2. The system of claim 1, wherein the code-storage device is a read-only memory (ROM).

3. The system of claim 1, wherein the imaging system is a scanning system.

4. The system of claim 1, wherein the imaging system is a printing system

5. The system of claim 4, wherein the printing system is at least one copier.

6. The system of claim 4, wherein the printing system is at least one computer printer.

7. An electrical pulse detection system for an imaging system, comprising:

an electrical signal-receiving device to receive an electrical signal, wherein the electrical signal includes a continuous steady-state signal and a continuous active signal, the steady-state signal and the active signal having difference voltage levels;

a code-storage device to store program code;

a memory storage device to store a number representing a count of the active voltage levels received by the electrical signal-receiving device; and

a processor to access and execute the program code, wherein the program code is adapted to detect the active signal of the electrical signal received by the electrical signal-receiving device, wherein execution of the program code causes the processor to execute a subroutine when the active signal is detected, the subroutine testing the detected active signal for up to a set number of times, and when the active signal is detected for each of the set number of times during execution of the subroutine, the processor tests a subsequently detected steady-state signal for up to a second set number of times, and when the steady-state signal is detected for each of the second set number of times, the number stored in the memory storage device is incremented.

8. The system of claim 7, wherein the code-storage device is a read-only memory (ROM).

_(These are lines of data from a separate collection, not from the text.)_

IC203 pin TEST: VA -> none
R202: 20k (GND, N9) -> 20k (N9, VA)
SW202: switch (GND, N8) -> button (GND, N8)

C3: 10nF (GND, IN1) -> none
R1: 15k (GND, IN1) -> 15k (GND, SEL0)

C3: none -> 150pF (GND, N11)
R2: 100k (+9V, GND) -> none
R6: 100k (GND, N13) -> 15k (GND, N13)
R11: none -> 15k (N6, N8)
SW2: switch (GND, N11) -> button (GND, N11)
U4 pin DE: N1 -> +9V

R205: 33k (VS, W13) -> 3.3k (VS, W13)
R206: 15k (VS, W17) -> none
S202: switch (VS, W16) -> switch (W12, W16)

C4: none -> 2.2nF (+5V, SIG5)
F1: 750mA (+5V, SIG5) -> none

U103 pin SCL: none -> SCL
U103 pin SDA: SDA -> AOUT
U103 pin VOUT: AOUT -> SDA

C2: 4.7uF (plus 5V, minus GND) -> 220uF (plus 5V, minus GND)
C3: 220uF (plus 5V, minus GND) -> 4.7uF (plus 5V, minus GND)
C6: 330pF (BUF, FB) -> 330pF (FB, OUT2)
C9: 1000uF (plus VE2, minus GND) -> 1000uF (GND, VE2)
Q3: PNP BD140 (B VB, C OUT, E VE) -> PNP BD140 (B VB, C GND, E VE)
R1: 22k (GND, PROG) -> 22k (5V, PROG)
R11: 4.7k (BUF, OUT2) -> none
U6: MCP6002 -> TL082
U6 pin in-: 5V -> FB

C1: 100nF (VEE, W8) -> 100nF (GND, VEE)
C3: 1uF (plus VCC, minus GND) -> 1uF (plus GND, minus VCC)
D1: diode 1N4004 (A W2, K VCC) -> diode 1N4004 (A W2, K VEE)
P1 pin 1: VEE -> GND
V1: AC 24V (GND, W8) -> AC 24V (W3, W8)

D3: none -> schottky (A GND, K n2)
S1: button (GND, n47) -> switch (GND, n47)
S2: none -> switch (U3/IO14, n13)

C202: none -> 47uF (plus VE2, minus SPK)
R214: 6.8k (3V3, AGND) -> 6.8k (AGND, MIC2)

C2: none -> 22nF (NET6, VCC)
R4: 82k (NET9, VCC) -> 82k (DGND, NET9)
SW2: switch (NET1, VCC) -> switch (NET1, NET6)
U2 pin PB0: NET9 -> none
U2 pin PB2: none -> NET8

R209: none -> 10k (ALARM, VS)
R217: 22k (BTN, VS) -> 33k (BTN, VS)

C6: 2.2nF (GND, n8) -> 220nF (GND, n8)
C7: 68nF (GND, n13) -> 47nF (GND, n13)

9. The system of claim 7, wherein the imaging system is a scanning system.

10. The system of claim 7, wherein the imaging system is a printing system.

11. The system of claim 10, wherein the printing system is at least one copier.

12. The system of claim 10, wherein the printing system is at least one computer printer.

13. A method of storing and outputting a count for an imaging device, comprising:

storing the count in a memory storage device;

detecting a continuous active signal from an input, wherein the input includes continuous active signals and continuous steady-state signals;

receiving a count request from a remote device;

incrementing the count in the memory storage device when the continuous active signal from the input is detected; and

outputting the count to the remote device.

14. The method of claim 13, wherein detecting the continuous active signal includes testing the active signal for up to a set number of times.

15. The method of claim 14, wherein detecting the continuous active signal further includes testing a subsequent steady-state signal for up to a second set number of times.

16. The method of claim 13, wherein the continuous active signal represents a signal from the imaging device indicating that an imaging job has been completed.

17. The method of claim 13, wherein the count is accessible to a computer system.

18. The method of claim 13, wherein the code-storage device is a read-only memory (ROM).

19. The system of claim 13, wherein the imaging system is a scanning system.

20. The system of claim 13, wherein the imaging system is a printing system.

21. The system of claim 20, wherein the printing system is at least one copier.

22. The system of claim 20, wherein the printing system is at least one computer printer.